Merrill Employees Seek Overtime Pay for Vetting Brokers’ E-Mails
Merrill Lynch is violating federal and state labor laws by failing to pay overtime to over 50 compliance employees who review emails for the firm’s retail brokers, according to a class-action claim filed Tuesday in the U.S. District Court of New Jersey.
Jennifer Porter, an e-mail reviewer for 17 years at Merrill’s Central Business Review Unit in Pennington, NJ, said the firm has knowingly classified her and colleagues as exempt from receiving overtime pay since Bank of America bought the broker-dealer in 2009.
E-mail reviewers are entitled to 1.5 times their hourly pay rate because they do not manage other employees or direct any business divisions, and do not qualify for “administrative” or “supervisory” exemptions, according to Mitchell Schley, a lawyer in East Brunswick, New Jersey, representing the plaintiffs.
“It’s a grueling job, and they work a lot of hours because they’re expected to have all e-mails checked by the end of the day,” Schley said.
The action is the latest in a long history of cases in which securities industry employees have battled firms’ arguments that they do not have to pay overtime to “exempt” executive, administrative or so-called professional workers who hit minimum pay levels.
Smith Barney reached a $98 million settlement with brokers in 2006 after arguing that salespeople are exempt from the Fair Labor Standards Act, and current and former Merrill client associates collected $89,000 from Merrill and Bank of America in a May settlement after suing them in August 2016 for more than $5 million.
The latest suit alleges that Merrill had classified e-mail reviewers as non-exempt employees entitled to overtime pay until its acquisition by Bank of America. The change was unlawful and made “pursuant to a policy, plan, or practice of minimizing labor costs and denying employees compensation,” the complaint said.

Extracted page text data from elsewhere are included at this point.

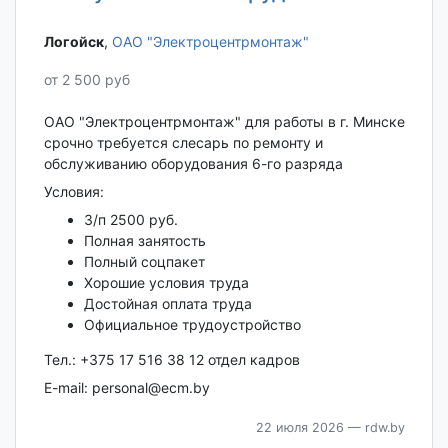
Логойск‎
,
ОАО "Электроцентрмонтаж"
от 2 500 руб
ОАО "Электроцентрмонтаж" для работы в г. Минске
срочно требуется слесарь по ремонту и
обслуживанию оборудования 6-го разряда
Условия:
З/п 2500 руб.
Полная занятость
Полный соцпакет
Хорошие условия труда
Достойная оплата труда
Официальное трудоустройство
Тел.: +375 17 516 38 12 отдел кадров
E-mail: personal@ecm.by
22 июля 2026
— rdw.by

Porter was the second most tenured e-mail reviewer at Merrill when she left the firm in April, it said. She is seeking an unspecified amount of wages for the hours she and her colleagues worked beyond the 40-hour workweek, in addition to interest, injunctive relief and attorney’s’ fees and costs, according to the complaint.
A spokesman for Merrill Lynch declined to comment.
E-mail reviewers’ standard work day ran from 8:30 am to 5:30 pm, but they routinely work later into the day or remotely from home to meet the requirements of their jobs, the lawsuit alleges.
“Mondays were particularly demanding because FAs routinely sent emails to customers on Friday and over the weekend,” it said. “Management expected all of those emails to be reviewed by the end of Monday.”
The lawsuit gives some insight into the nature of reviewers’ jobs.
In addition to reviewing brokers’ electronic messages to customers and prospects that have been flagged by Merrill’s automated Autonomy review system and weeding out false positives, e-mail reviewers parse unflagged communications at random for potential violations, according to the lawsuit.
They are trained to give attention to any e-mail containing customer account information such as social security numbers, personal data such as birth dates, customer complaints, “guarantees” by brokers of investment returns, vulgar language, ethnic slurs and pornographic material and material marked as “For Internal Use Only,” the lawsuit said.